Several hundred were in the queue outside a polling station in Dakar’s working-class Derkle suburb.

“I want to vote in peace, and I want Macky Sall to win this election because times are hard in Senegal,” said Ndeye Fall, a teacher.

While Wade came first in the February 26 vote with nearly 35 percent of the vote to his protégé's 26 per cent, the octogenarian is in an uncomfortable position as Sall has secured the support of all the other candidates during the electoral campaign.

Mr Wade has faced stiff rebukes from abroad with former colonial power France and staunch ally the United States urging him to retire as he pursued his controversial bid for a third term by circumventing a constitutional term limit.

Despite having served two terms, a limit he himself introduced, Wade says later changes to the constitution allow him to serve two more mandates as the law is not retroactive.

This argument was upheld by the country’s constitutional council. Some 5.3 million voters are registered to cast their ballots in the run-off election, which will finish at 1800 GMT under the gaze of 300 international observers.

Both candidates have declared they cannot lose, raising fears that the poll’s outcome will inevitably be challenged.

“If all goes well, we should be at around 70 percent,” Mr Sall told AFP in an interview on the eve of the run-off. “Wade cannot win.”

With 12 of the 14 presidential candidates on his side, Mr Sall said victory was “inevitable” and reiterated that the opposition will engage a “legitimate resistance” if his rival rejects the outcome of the ballot.

“He (Wade) should by now be thinking of calling it a day and accepting the verdict of the ballot and take a permanent rest”, Mr Sall said.  
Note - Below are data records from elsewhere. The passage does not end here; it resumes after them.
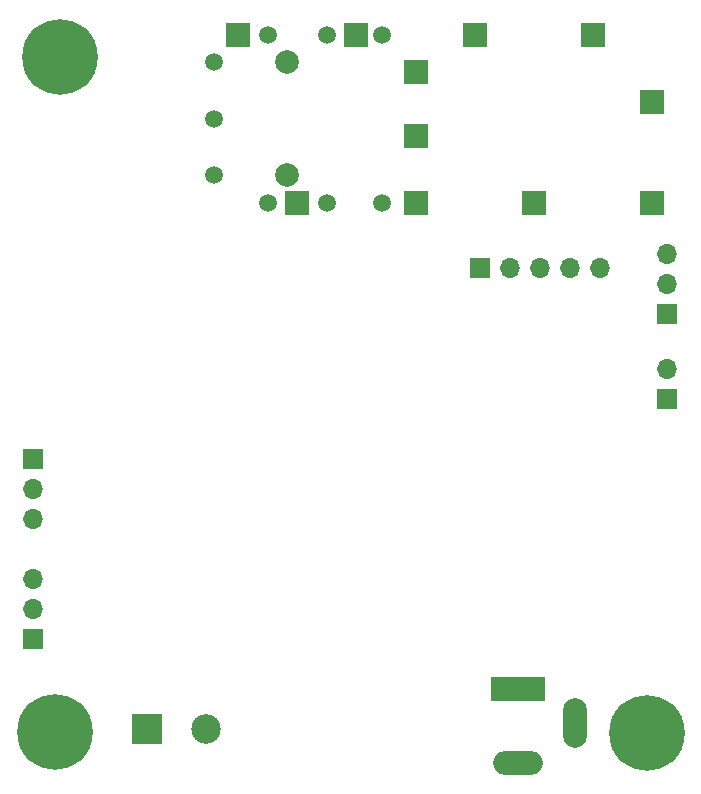
<source format=gbr>
%TF.GenerationSoftware,KiCad,Pcbnew,8.0.5*%
%TF.CreationDate,2025-11-07T08:13:22-03:00*%
%TF.ProjectId,sfp_moduloIC,7366705f-6d6f-4647-956c-6f49432e6b69,v1.0*%
%TF.SameCoordinates,Original*%
%TF.FileFunction,Soldermask,Bot*%
%TF.FilePolarity,Negative*%
%FSLAX46Y46*%
G04 Gerber Fmt 4.6, Leading zero omitted, Abs format (unit mm)*
G04 Created by KiCad (PCBNEW 8.0.5) date 2025-11-07 08:13:22*
%MOMM*%
%LPD*%
G01*
G04 APERTURE LIST*
%ADD10R,2.500000X2.500000*%
%ADD11C,2.500000*%
%ADD12C,6.400000*%
%ADD13R,4.600000X2.000000*%
%ADD14O,4.200000X2.000000*%
%ADD15O,2.000000X4.200000*%
%ADD16R,1.700000X1.700000*%
%ADD17O,1.700000X1.700000*%
%ADD18C,2.000000*%
%ADD19R,2.000000X2.000000*%
%ADD20C,1.500000*%
G04 APERTURE END LIST*
D10*
%TO.C,J8*%
X127940001Y-112930000D03*
D11*
X132940001Y-112930000D03*
%TD*%
D12*
%TO.C,H1*%
X120590001Y-56030000D03*
%TD*%
D13*
%TO.C,J7*%
X159390001Y-109540000D03*
D14*
X159390001Y-115840000D03*
D15*
X164190001Y-112440000D03*
%TD*%
D16*
%TO.C,J1*%
X156210001Y-73940000D03*
D17*
X158750001Y-73940000D03*
X161290001Y-73940000D03*
X163830001Y-73940000D03*
X166370001Y-73940000D03*
%TD*%
D16*
%TO.C,J4*%
X171990001Y-77775000D03*
D17*
X171990001Y-75235000D03*
X171990001Y-72695000D03*
%TD*%
D18*
%TO.C,J6*%
X139815001Y-66070000D03*
X139815001Y-56470000D03*
D19*
X170715001Y-68395000D03*
X170715001Y-59820000D03*
X165715001Y-54145000D03*
X160715001Y-68395000D03*
X155715001Y-54145000D03*
X150715001Y-68395000D03*
X150715001Y-62720000D03*
X150715001Y-57320000D03*
D20*
X147915001Y-68395000D03*
X147915001Y-54145000D03*
D19*
X145715001Y-54145000D03*
D20*
X143215001Y-68395000D03*
X143215001Y-54145000D03*
D19*
X140715001Y-68395000D03*
D20*
X138215001Y-68395000D03*
X138215001Y-54145000D03*
D19*
X135715001Y-54145000D03*
D20*
X133615001Y-66070000D03*
X133615001Y-61270000D03*
X133615001Y-56470000D03*
%TD*%
D16*
%TO.C,J3*%
X118305001Y-105285000D03*
D17*
X118305001Y-102745000D03*
X118305001Y-100205000D03*
%TD*%
D16*
%TO.C,J2*%
X118350001Y-90050000D03*
D17*
X118350001Y-92590000D03*
X118350001Y-95130000D03*
%TD*%
D12*
%TO.C,H2*%
X170320002Y-113240001D03*
%TD*%
D16*
%TO.C,J5*%
X172010001Y-85035000D03*
D17*
X172010001Y-82495000D03*
%TD*%
D12*
%TO.C,H3*%
X120150001Y-113230000D03*
%TD*%
M02*

</source>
‘‘As I said the other day and will repeat today, I’m still worried about an eventual outburst of violence during or immediately after the runoff,’’ Mr Sall told reporters today morning shortly after casting his ballot. 

In one his series of interviews last week, he accused the ruling party of President Wade of recruiting thousands of militia with the view to spark violence throughout the country if the ageing leader lost the ballot.  

Almost immediately, Mr Sall’s speculations were justified by the discovery of several armed youths belonging to one of the prominent Muslim spiritual guides called Bethio Thioune around Mbour, about 80 kilometers outside the capital, Dakar.